Committee Chairman Darrell Issa (R) of California excused her after this and warned lawmakers that they should not see Lerner’s refusal to talk as evidence of guilt. But some other panel members said that by asserting her side of the story, she had, in fact, waived her Fifth Amendment rights and so should be forced to talk.
“You don’t get to tell your side of the story and then not be subjected to cross-examination. That’s not the way it works,” said Rep. Trey Gowdy (R) of South Carolina, a former federal prosecutor. “[Lerner] waived her right to Fifth Amendment privilege by issuing an opening statement. She ought to stand here and answer our questions.”
At the end of the session, Chairman Issa said he agreed that Lerner “may have waived” her rights and that he was looking into the possibility of recalling her and trying to make her answer questions.
Legal experts say it’s not clear whether Lerner is now in deep trouble. Some noted that she had been tempting fate by talking, even a little, about her side of the case.
The key question here is whether Lerner was simply asserting her opinion that she is innocent or whether she was testifying about her version of the facts of the case, writes Orin Kerr, a professor at the George Washington University School of Law, on The Volokh Conspiracy legal blog.
Professor Kerr canvassed some criminal procedure law professors for their views on that matter.
“Opinions were somewhat mixed, but I think it’s fair to say that the bulk of responders thought that Lerner had not actually testified because she gave no statements about the facts of what happened,” Kerr writes. “If that view is right, Lerner successfully invoked her Fifth Amendment rights and cannot be called again.”
The view of these experts wasn’t unanimous, so the question remains an open one, Kerr concluded. It’s worth pointing out that Congress is not a federal courtroom. It is often a court of political opinion, and that is the basis by which Lerner ends up being judged.
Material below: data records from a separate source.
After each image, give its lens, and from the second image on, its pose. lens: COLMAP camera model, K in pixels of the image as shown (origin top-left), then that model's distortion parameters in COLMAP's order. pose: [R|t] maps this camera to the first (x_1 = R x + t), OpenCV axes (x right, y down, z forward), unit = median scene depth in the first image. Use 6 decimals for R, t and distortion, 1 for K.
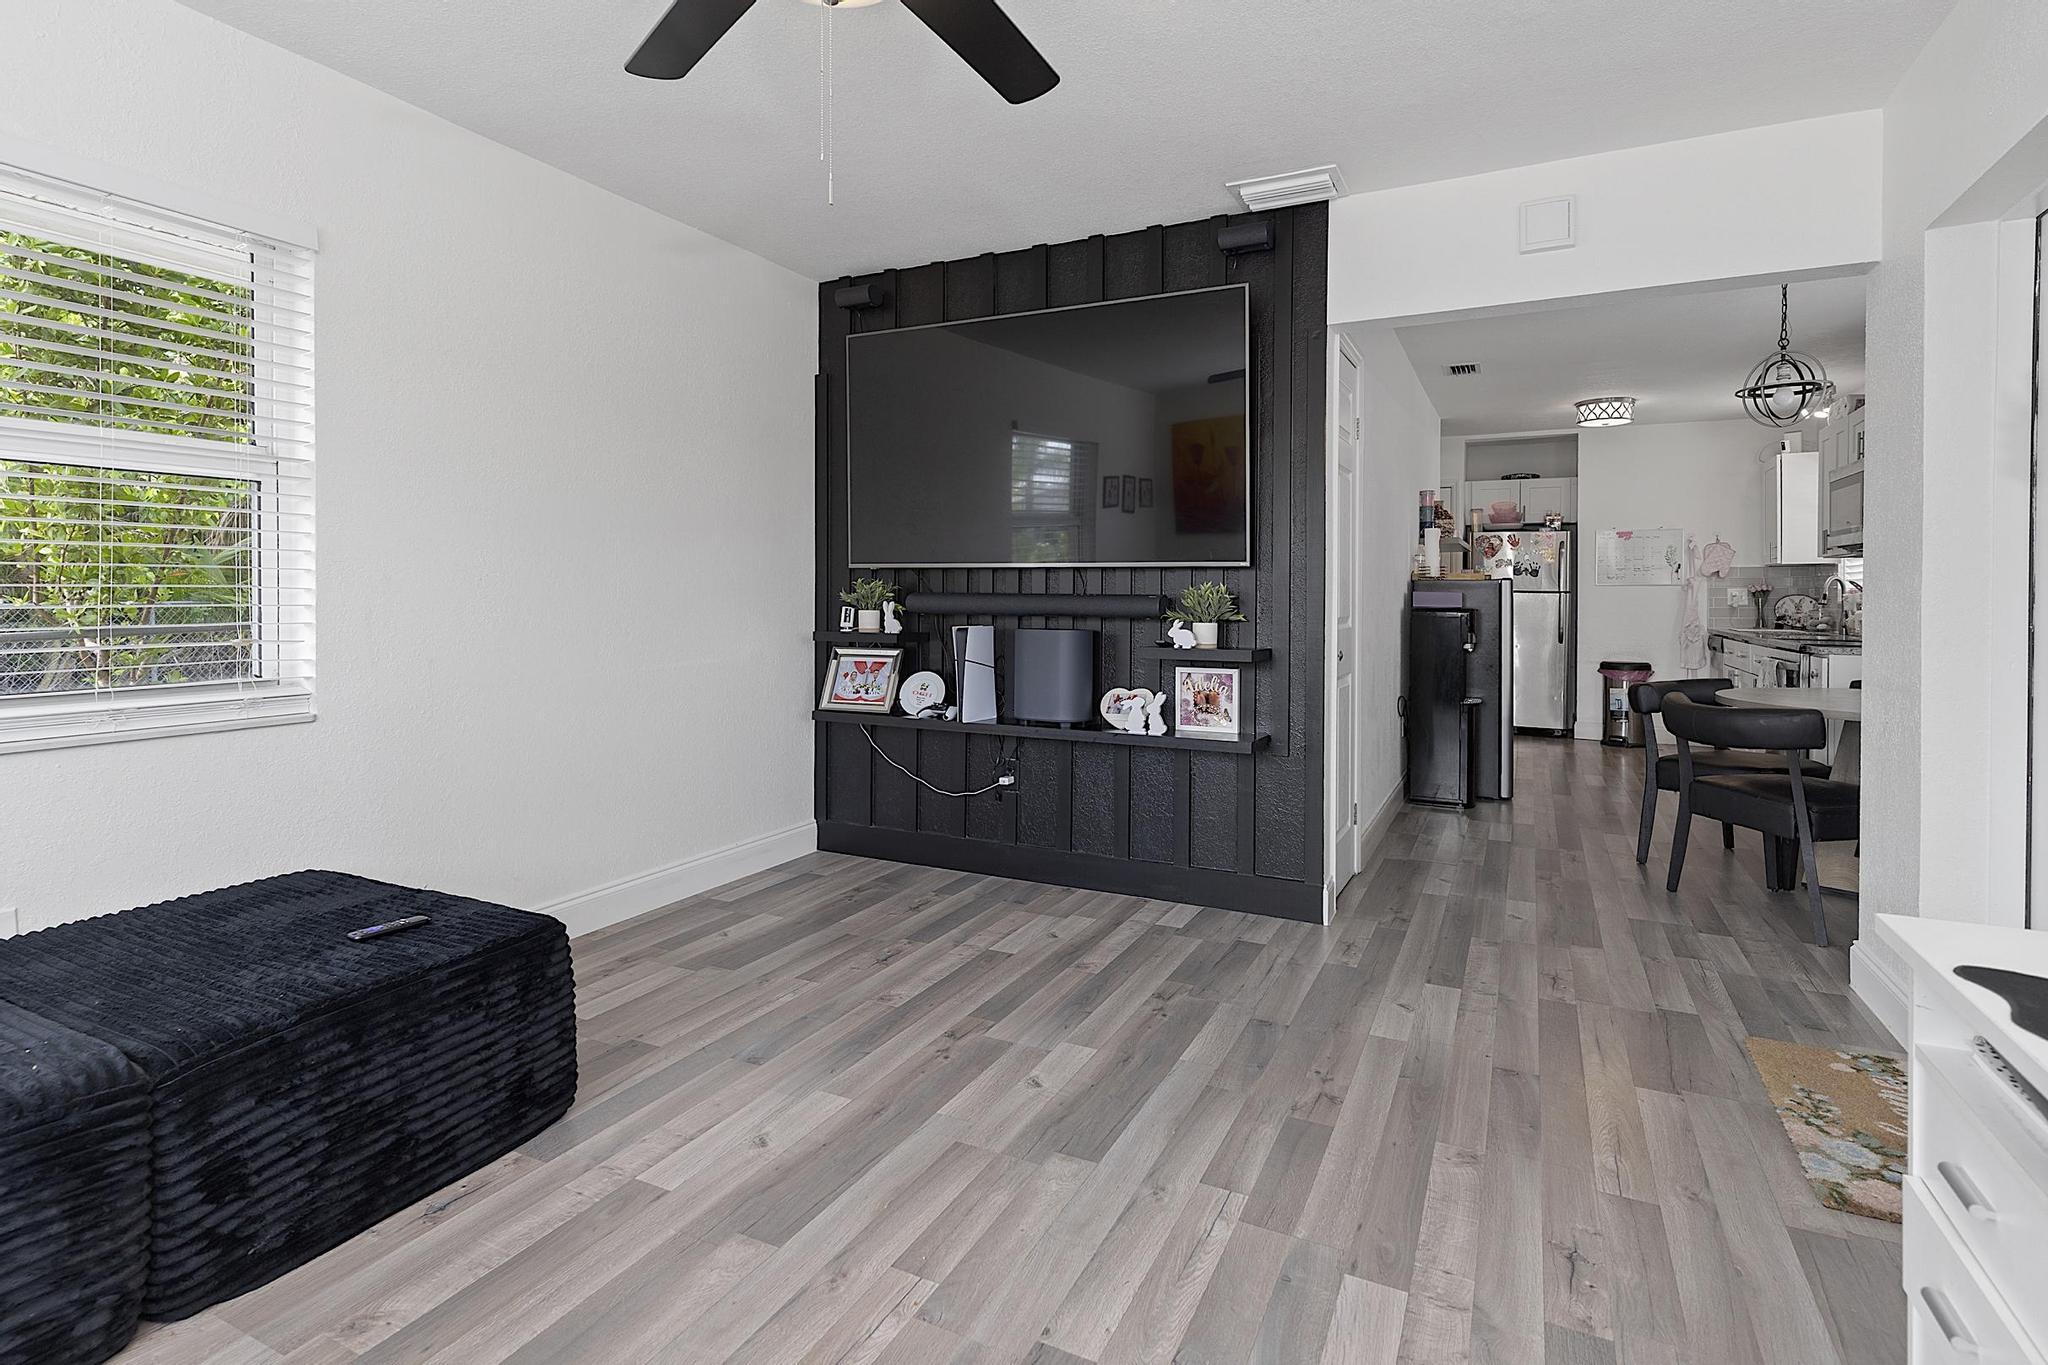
lens RADIAL K [[1029.1, 0, 1011.6], [0, 1029.1, 593.0], [0, 0, 1]] dist [0.003135, 0.000312]
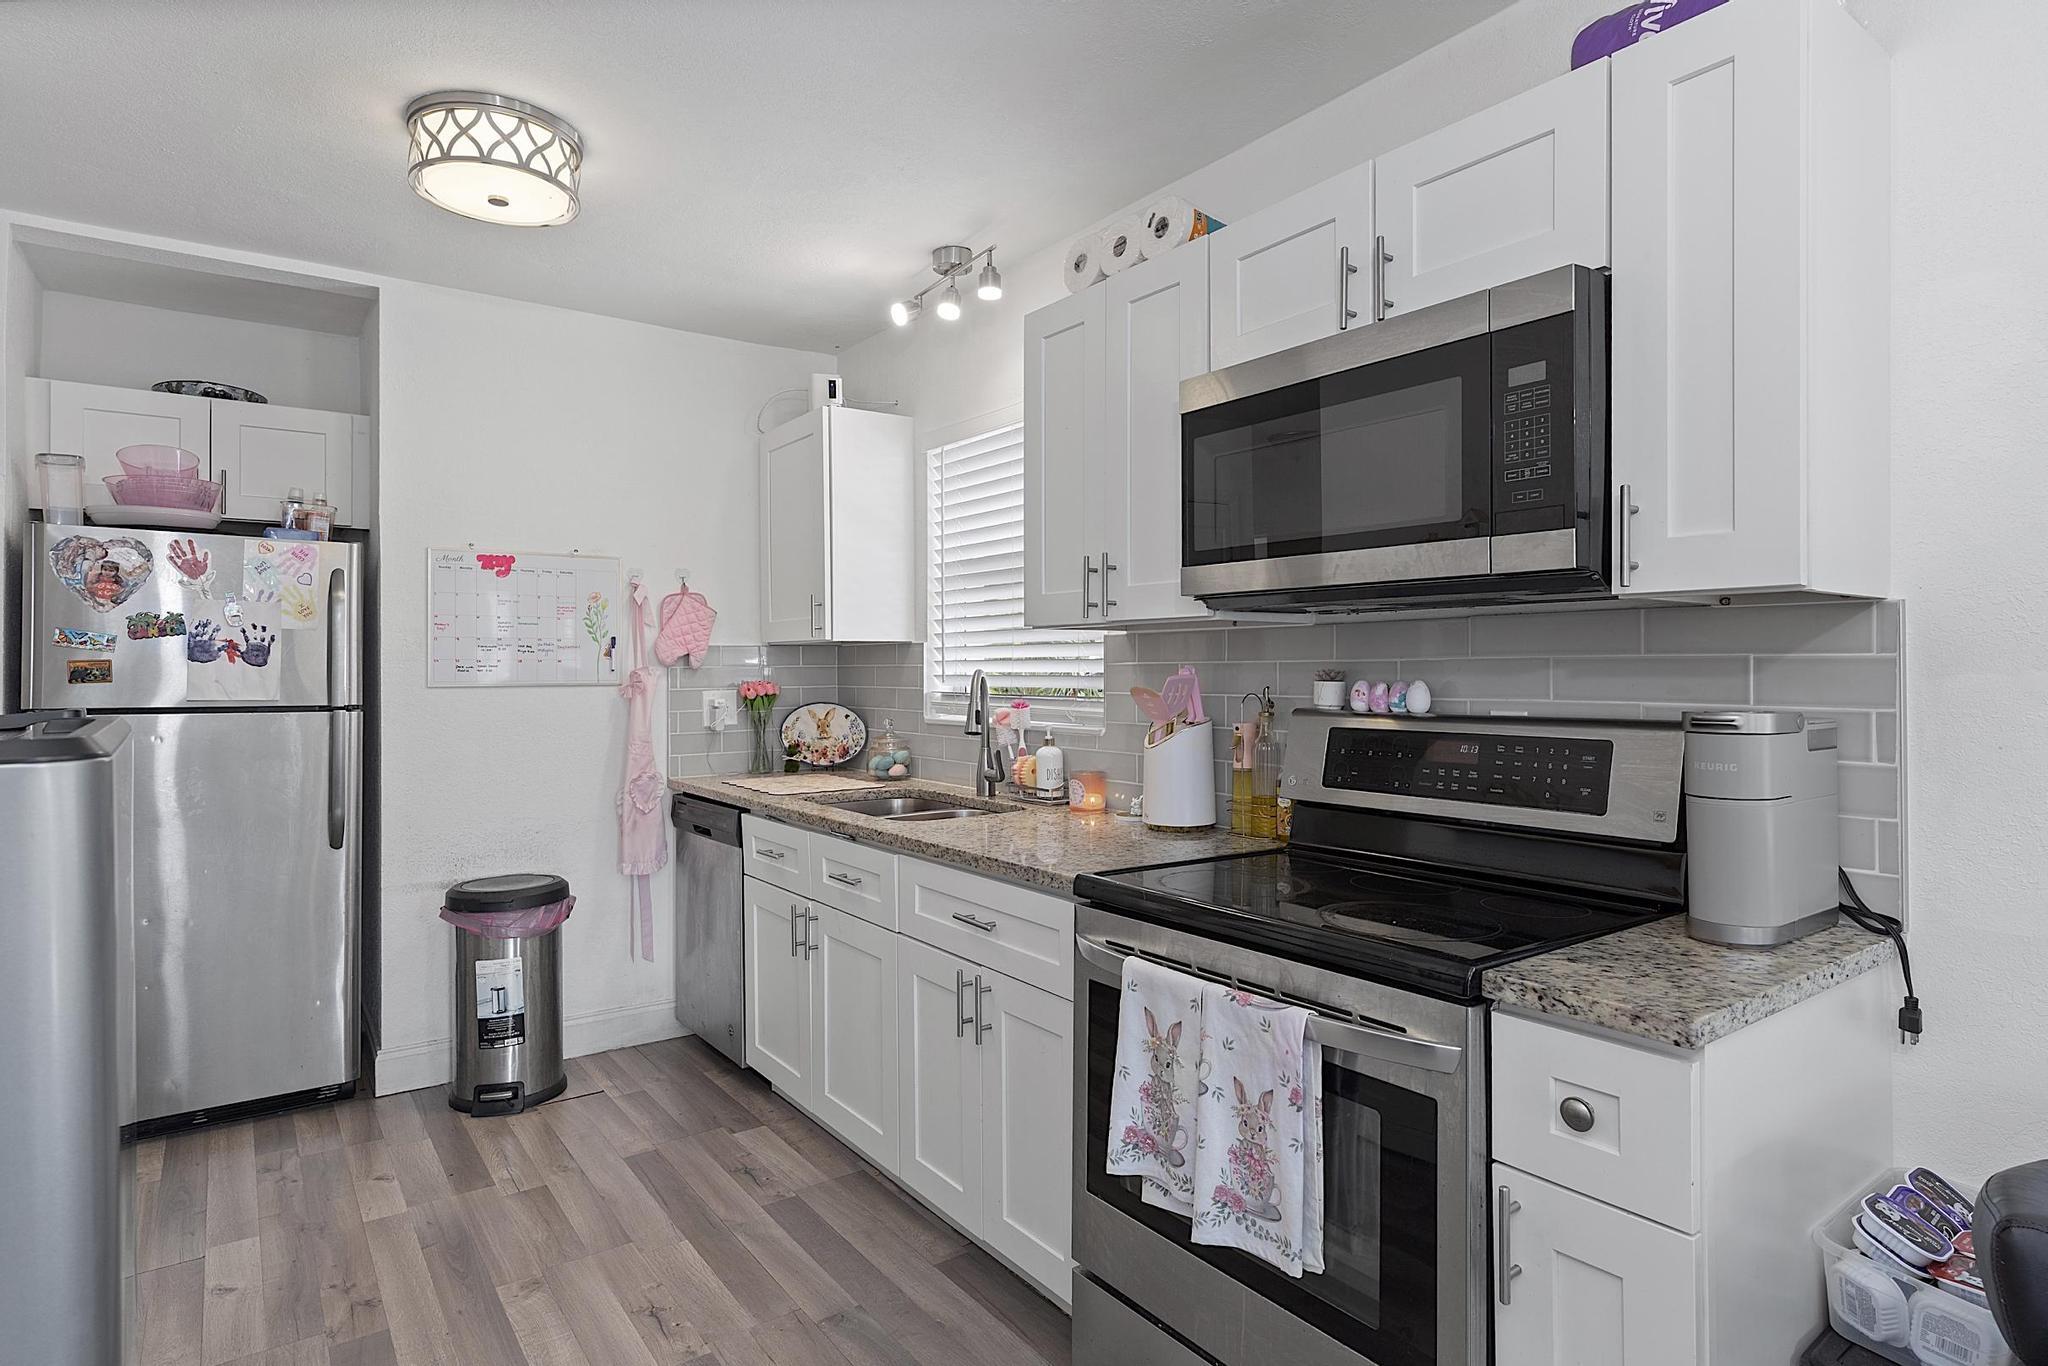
lens RADIAL K [[1127.7, 0, 1050.1], [0, 1127.7, 668.0], [0, 0, 1]] dist [-0.003074, -0.001324]
pose [[0.457874, -0.005835, 0.888998, 0.642098], [0.006160, 0.999975, 0.003391, -0.032563], [-0.888996, 0.003923, 0.457898, 1.290694]]
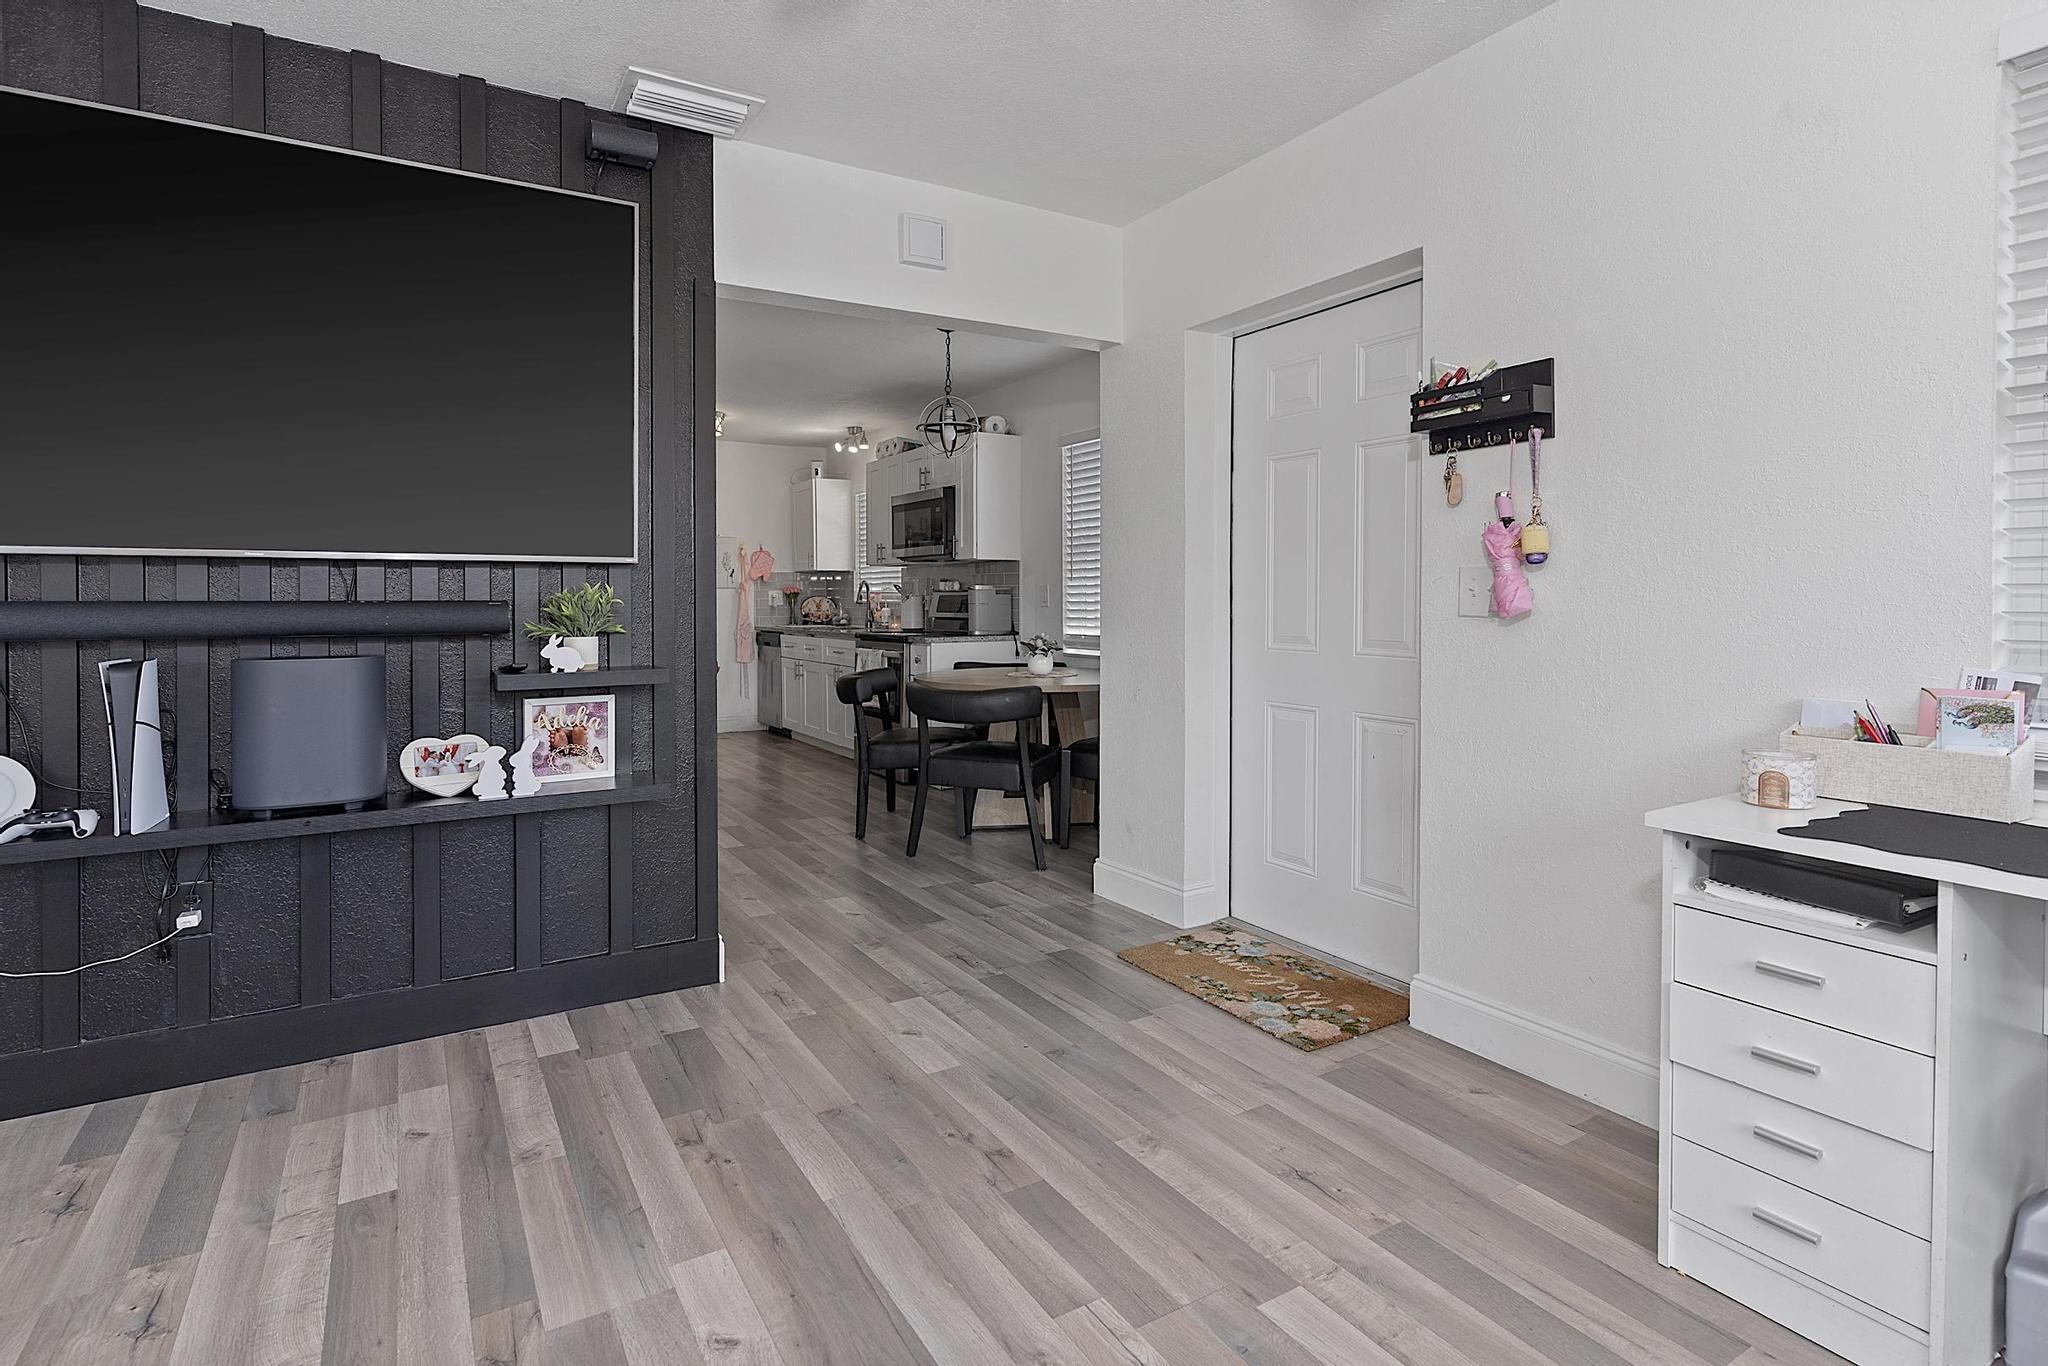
lens RADIAL K [[1026.8, 0, 1030.7], [0, 1026.8, 609.6], [0, 0, 1]] dist [-0.001054, -0.000876]
pose [[0.527084, -0.017022, 0.849642, -0.261329], [0.005600, 0.999847, 0.016558, -0.001670], [-0.849794, -0.003969, 0.527099, 0.302522]]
To compel Lerner to testify, Congress would have to hold her in contempt, and get a judge to rule in favor of it. This could ignite a court battle that could bring lots of attention to the IRS scandal. Lerner might get sympathy as an individual in lawmakers’ cross hairs. Or she might not. Some on the right suggest that’s a gamble worth taking.
“Politically, it might even be worth losing the court battle: Litigation will only call more attention to the fact that Lerner doesn’t want to talk for mysterious reasons, which makes the IRS’s actions look that much shadier,” writes the right-leaning Allahpundit, on Hot Air!.
There’s also the jail possibility. If the House (or Senate) does hold Lerner in contempt, it has the inherent power to send the sergeant-at-arms to arrest and incarcerate her, until she agrees to comply with lawmakers’ demands, notes a 2012 Congressional Research Service report on contempt powers.
That’s largely a theoretical power, though. It hasn’t been used since the Senate jailed a former assistant Commerce secretary in 1934.